Torcred felt a stirring of the anger her use of that word always roused in him. But he said only, "We've covered perhaps a third of the way. Two more days, then."
He remembered that pebbles in the mouth ease thirst; they tried that, and it helped a little. Then they scooped hollows in the sand for sleep. Ladna wriggled out of the heavy flying suit that, stickily uncomfortable as it was, had protected her from the sun. The sleeveless shirt and shorts she wore beneath clung damply to her; even through a haze of exhaustion Torcred was stirred by the sight of her slender body, her mildly rounded breasts and long straight legs....

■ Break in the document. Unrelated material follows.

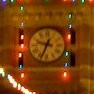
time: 9:33
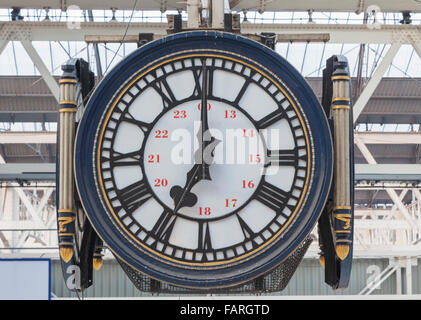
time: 6:59
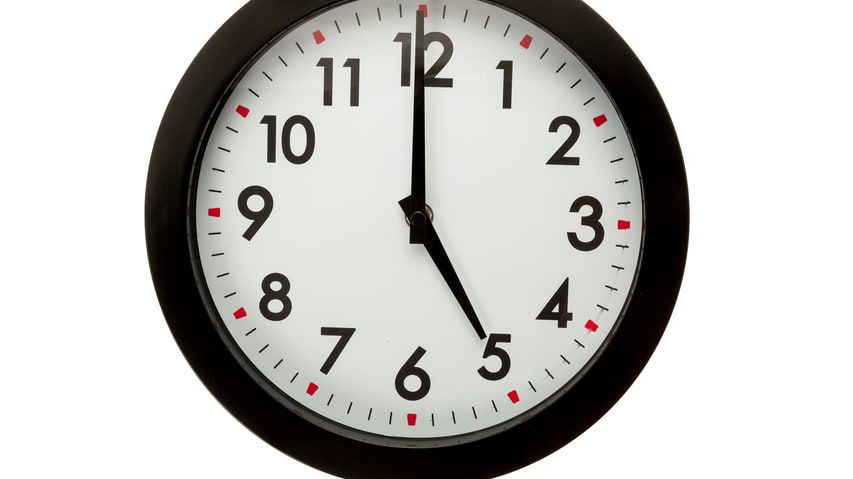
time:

He slept like a log, and woke in the dim pearly light before dawn, still tired, his mouth like a furnace.
It was a moment before he realized that the bird-girl's piercing whisper had wakened him, and sat up abruptly. Spots danced before his eyes; he felt her hand tighten in warning on his arm.
Then he saw by that ghostly light, not a hundred yards away, a thing of nightmare.
It was a huge gray monster of metal, a moving fortress going steadily forward on endless treads that hardly dented the soft sand beneath it, though it must have weighed half a hundred tons. Shod with silicone-rubber, it rolled in an unreal silence, the purr of its engine scarcely audible in the early hush, past the two frightened watchers under the dune, and vanished over another crest.
The girl still clutched Torcred's arm, finding perhaps some flimsy reassurance in the resilient hardness of his tensed muscles. "What was it?" she gasped.
"That was a panzer," Torcred informed her in a low voice. "A big relative of the terrapins, that prowls the desert alone, by night. It carries a crew of three to six, can see in the dark and move without a sound. It's one of the most formidable land machines in the world."
Ladna drew a shuddering breath. "I hope it doesn't come back."